La presente invenzione, per i suddetti scopi, prevede l’integrazione sia di un riconoscitore automatico della voce (ASR) basato su motore SILVCSR ( Speaker Independent Larg-Vocabulary Continuous Speeck Recognition) sia di un indicizzatore e motore di ricerca di ultima generazione, permettendo al sistema di ricercare direttamente sul “parlato†contenuto nei documenti. The present invention, for the aforementioned purposes, provides for the integration of both an automatic voice recognition (ASR) based on SILVCSR (Speaker Independent Larg-Vocabulary Continuous Speeck Recognition) engine and a latest generation indexer and search engine, allowing the system to search directly on the â € œspokenâ € contained in the documents.
Questi ed ulteriori vantaggi sono raggiunti dal sistema per il monitoraggio, la ricerca, la rassegna, l’integrazione e l’editing audio/video/testo basato sulla trascrizione del parlato contenuto in sequenze multimediali mediante sistemi di speech recognition e di indicizzazione speech to text, di cui alla presente invenzione, descritta con l’aiuto della tavola di disegno allegata che illustra la seguente figura: These and further advantages are achieved by the system for monitoring, research, review, integration and audio / video / text editing based on the transcription of speech contained in multimedia sequences using speech recognition and speech indexing systems. to text, referred to in the present invention, described with the help of the attached drawing table which illustrates the following figure:
fig. 1 uno schema a blocchi del sistema. fig. 1 a block diagram of the system.
Come schematizzato in figura 1, il sistema à ̈ strutturato in modo da ricevere in ingresso i documenti multimediali 1, produrre una trascrizione del parlato 2 dei contenuti audio-video – contenente i riferimenti all’esatto millisecondo nel quale ogni singola parola viene pronunciata – e sottoporre il tutto al processo di indicizzazione 4,5 e 6. Sarà poi compito dell’interfaccia web 7 quello di fornire all’utente finale le modalità per una consultazione semplice ed immediata, oltre che un insieme di risorse aggiuntive. As shown in figure 1, the system is structured in such a way as to receive multimedia documents 1 as input, to produce a transcription of speech 2 of the audio-video content - containing references to the exact millisecond in which each single word is pronounced â € “and submit everything to the indexing process 4,5 and 6. It will then be the task of the web interface 7 to provide the end user with the modalities for a simple and immediate consultation, as well as a set of resources additional.
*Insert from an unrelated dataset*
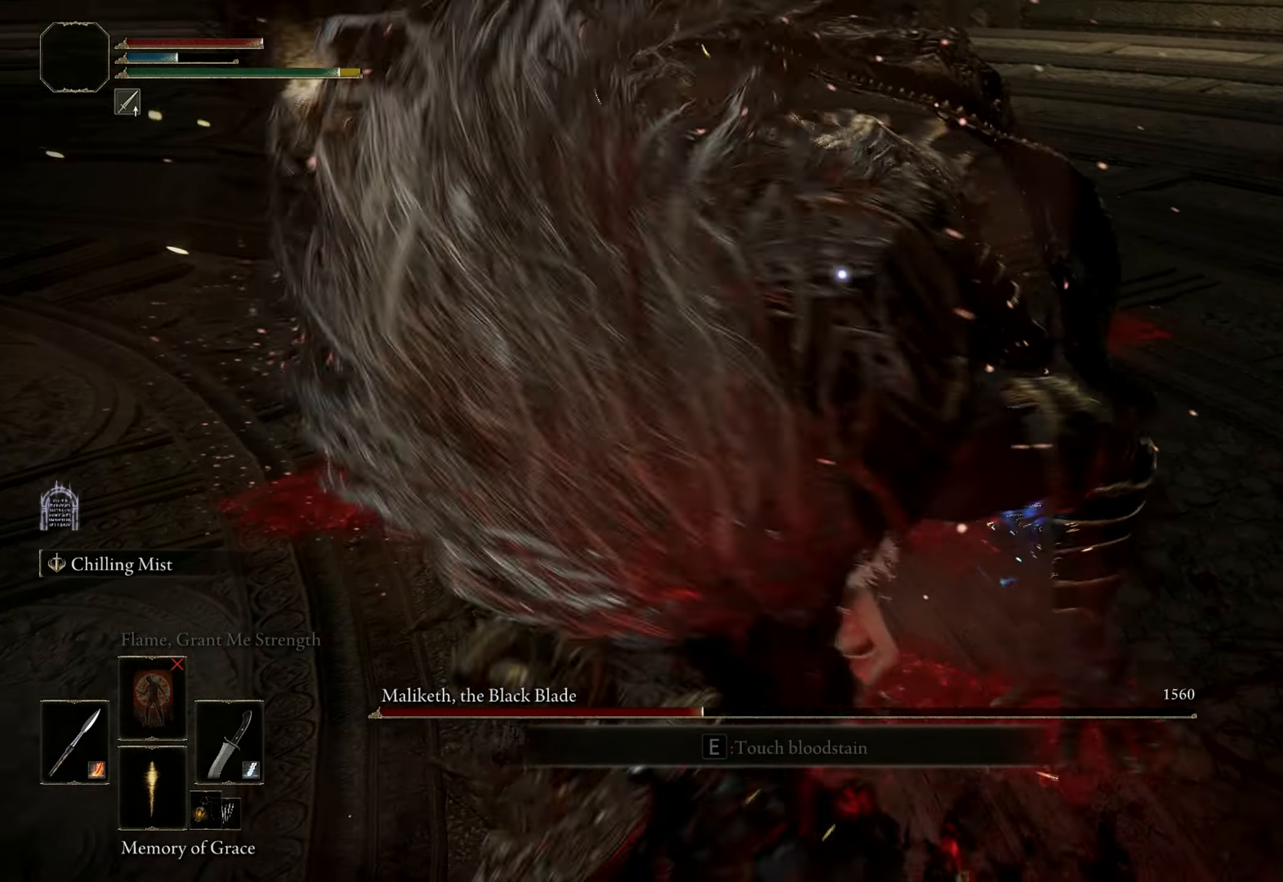
{"keys": [], "mouse": [], "events": [[267, "w", "up"]]}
E’ previsto, inoltre, un sistema 8 e 9 di feedback automatico, controllato dall’utente, che permette una messa a punto dinamica e continua del servizio offerto e della struttura stessa del sistema. Furthermore, an automatic feedback system 8 and 9 is provided, controlled by the user, which allows a dynamic and continuous fine-tuning of the service offered and of the structure of the system itself.
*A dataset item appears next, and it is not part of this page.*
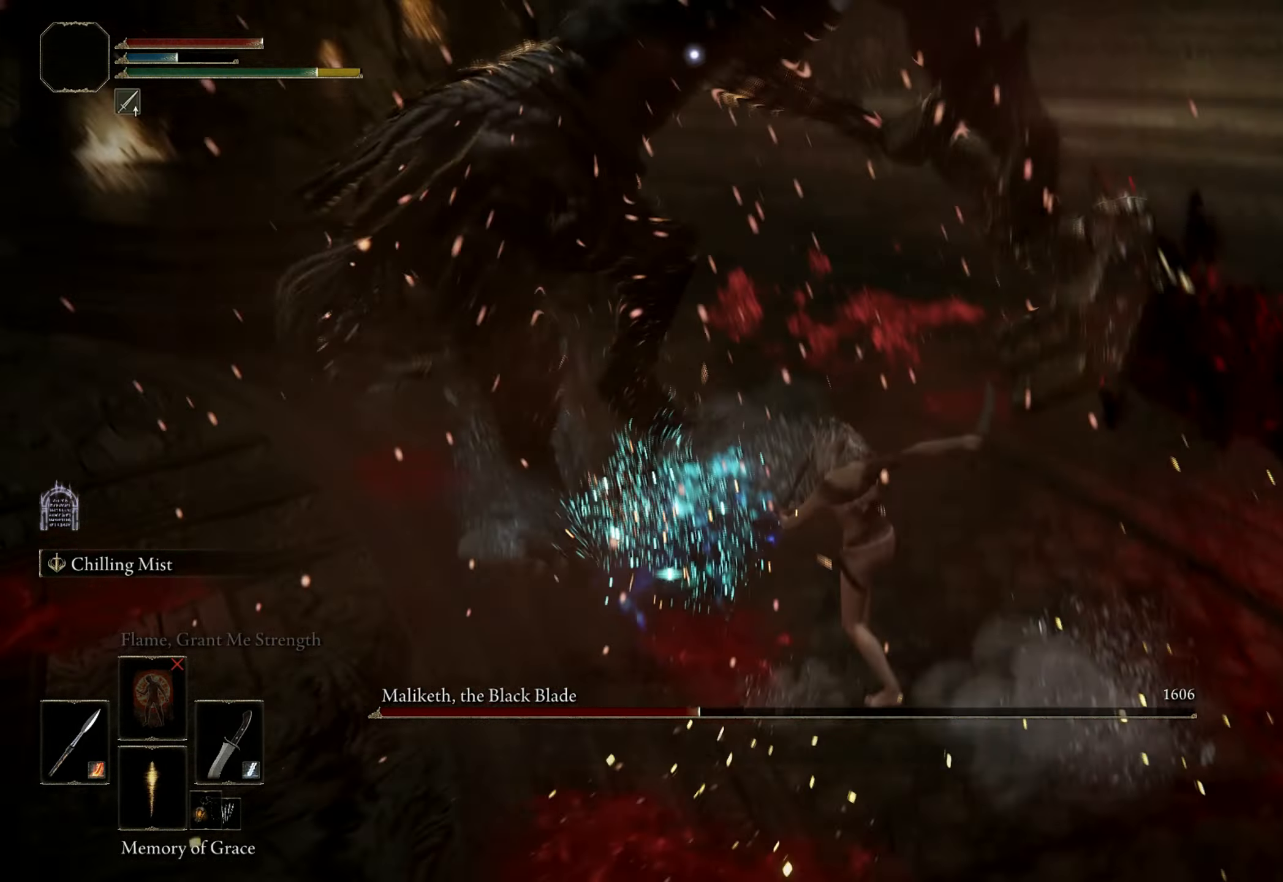
{"keys": ["s"], "mouse": [], "events": [[150, "s", "down"]]}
I blocchi 3a e 3b evidenziano la necessità di immagazzinare i dati, di varia provenienza e codifica, in un formato uniforme come richiesto per l’efficienza del sistema e di estrarre il fermo immagine dell’eventuale file video per riferimenti puntuali a frasi significative e/o a segmenti rilevanti del file audio originale. Blocks 3a and 3b highlight the need to store data, from various sources and encodings, in a uniform format as required for the efficiency of the system and to extract the still image of any video file for precise references to meaningful sentences and / or relevant segments of the original audio file.
Il blocco 4 evidenzia, invece, la possibilità dell’intervento di un operatore umano per la correzione di errori di trascrizione tramite un apposito strumento software e linee guida definite in base a criteri di efficienza e continuamente aggiornate sulla base dei feedback. Block 4, on the other hand, highlights the possibility of the intervention of a human operator for the correction of transcription errors using a special software tool and guidelines defined on the basis of efficiency criteria and continuously updated on the basis of feedback.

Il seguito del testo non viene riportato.